JoshData / python-email-validator

A robust email syntax and deliverability validation library for Python.
The Unlicense
1.14k stars 112 forks source link

Validating an email with a bad punicode domain is reported as an internal UnicodeError instead of a EmailSyntaxError #120

Closed Ronserruya closed 12 months ago

Ronserruya commented 1 year ago

When trying to parse domains with a bad punicode (at least as far as I can understand the error) The pkg fails to catch the underlying UnicodeError, raising it instead of wrapping it in a more understandable EmailSyntaxError

validate_email("ron@xn--ram--t-k1.com", check_deliverability=False)
# UnicodeError: decoding with 'punycode' codec failed (UnicodeError: incomplete punicode string)

This is the relevant code: https://github.com/JoshData/python-email-validator/blob/main/email_validator/syntax.py#L434

try:
    domain_i18n = idna.decode(ascii_domain.encode('ascii'))
except idna.IDNAError as e:
    raise EmailSyntaxError(f"The part after the @-sign is not valid IDNA ({e}).")

I guess a better error would be EmailSyntaxError("The part after the @-sign contains invalid punicode: ({e})")
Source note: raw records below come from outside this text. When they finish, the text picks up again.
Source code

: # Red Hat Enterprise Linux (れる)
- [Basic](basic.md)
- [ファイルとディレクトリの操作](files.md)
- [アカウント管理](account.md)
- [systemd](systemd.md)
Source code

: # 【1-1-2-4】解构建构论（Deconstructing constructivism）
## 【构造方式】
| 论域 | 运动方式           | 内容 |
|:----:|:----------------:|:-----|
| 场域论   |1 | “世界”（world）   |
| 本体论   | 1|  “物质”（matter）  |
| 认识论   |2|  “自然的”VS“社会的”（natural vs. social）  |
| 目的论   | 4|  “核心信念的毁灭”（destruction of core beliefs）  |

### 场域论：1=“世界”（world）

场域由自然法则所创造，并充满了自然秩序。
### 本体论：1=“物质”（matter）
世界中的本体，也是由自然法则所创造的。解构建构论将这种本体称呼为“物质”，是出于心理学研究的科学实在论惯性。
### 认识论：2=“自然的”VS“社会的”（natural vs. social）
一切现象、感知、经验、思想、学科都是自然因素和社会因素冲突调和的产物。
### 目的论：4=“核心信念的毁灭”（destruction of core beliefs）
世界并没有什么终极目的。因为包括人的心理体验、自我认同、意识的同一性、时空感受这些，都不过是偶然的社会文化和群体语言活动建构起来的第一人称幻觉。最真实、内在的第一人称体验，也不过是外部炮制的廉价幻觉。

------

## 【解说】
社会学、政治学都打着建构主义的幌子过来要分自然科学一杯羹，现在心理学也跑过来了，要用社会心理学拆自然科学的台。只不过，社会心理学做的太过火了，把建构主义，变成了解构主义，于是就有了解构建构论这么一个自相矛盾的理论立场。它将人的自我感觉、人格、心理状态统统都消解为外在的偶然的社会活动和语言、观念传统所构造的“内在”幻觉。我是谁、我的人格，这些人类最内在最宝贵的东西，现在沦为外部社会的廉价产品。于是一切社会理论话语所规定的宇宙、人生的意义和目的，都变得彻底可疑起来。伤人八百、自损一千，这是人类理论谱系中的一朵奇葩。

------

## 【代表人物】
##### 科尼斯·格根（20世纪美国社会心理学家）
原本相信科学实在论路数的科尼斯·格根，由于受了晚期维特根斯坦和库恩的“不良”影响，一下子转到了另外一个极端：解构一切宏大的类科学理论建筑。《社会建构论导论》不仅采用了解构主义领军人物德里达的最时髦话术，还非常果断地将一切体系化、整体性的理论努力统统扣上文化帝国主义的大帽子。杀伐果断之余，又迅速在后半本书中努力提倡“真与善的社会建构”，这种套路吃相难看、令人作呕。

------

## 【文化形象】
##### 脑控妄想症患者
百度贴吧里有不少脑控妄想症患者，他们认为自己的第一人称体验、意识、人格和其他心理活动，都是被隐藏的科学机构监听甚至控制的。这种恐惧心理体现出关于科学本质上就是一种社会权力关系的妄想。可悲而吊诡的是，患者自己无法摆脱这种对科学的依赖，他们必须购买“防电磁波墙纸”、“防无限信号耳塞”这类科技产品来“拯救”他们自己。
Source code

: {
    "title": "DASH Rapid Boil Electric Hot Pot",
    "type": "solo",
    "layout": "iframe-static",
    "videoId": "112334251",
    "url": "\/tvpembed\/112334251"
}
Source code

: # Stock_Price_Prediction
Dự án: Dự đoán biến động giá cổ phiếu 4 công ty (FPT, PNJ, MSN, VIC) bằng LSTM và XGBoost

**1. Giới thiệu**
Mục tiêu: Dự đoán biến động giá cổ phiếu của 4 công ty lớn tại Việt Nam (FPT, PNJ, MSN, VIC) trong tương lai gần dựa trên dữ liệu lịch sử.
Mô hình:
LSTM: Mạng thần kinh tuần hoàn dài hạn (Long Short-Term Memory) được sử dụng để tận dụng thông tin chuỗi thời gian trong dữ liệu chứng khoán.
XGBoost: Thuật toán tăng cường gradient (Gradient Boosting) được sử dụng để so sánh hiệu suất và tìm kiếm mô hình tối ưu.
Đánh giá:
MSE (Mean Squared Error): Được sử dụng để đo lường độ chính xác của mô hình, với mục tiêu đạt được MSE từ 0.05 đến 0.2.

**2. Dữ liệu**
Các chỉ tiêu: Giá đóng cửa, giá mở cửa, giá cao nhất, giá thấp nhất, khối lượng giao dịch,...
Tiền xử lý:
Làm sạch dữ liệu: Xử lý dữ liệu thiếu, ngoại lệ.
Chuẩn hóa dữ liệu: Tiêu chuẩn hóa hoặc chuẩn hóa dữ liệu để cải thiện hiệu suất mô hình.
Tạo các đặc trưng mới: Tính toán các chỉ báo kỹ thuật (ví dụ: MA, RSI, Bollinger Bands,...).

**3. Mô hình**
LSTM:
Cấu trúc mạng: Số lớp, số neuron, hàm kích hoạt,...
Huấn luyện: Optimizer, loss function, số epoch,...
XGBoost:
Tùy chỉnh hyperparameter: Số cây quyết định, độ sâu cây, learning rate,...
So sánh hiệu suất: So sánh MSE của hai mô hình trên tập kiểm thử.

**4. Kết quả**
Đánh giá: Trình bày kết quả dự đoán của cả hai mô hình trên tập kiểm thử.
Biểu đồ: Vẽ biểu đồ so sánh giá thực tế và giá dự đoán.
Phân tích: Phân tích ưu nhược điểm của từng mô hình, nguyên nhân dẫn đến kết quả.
JoshData commented 1 year ago

Thanks for reporting the problem! I think this was actually a bug in the idna package that was fixed in version 3.3:

Throw IDNAError exception correctly for some malformed input

I get the error you see when I downgrade idna to version 3.2 (pip install idna==3.2) but not after version 3.3 (pip install idna==3.3. So updating idna probably will fix it.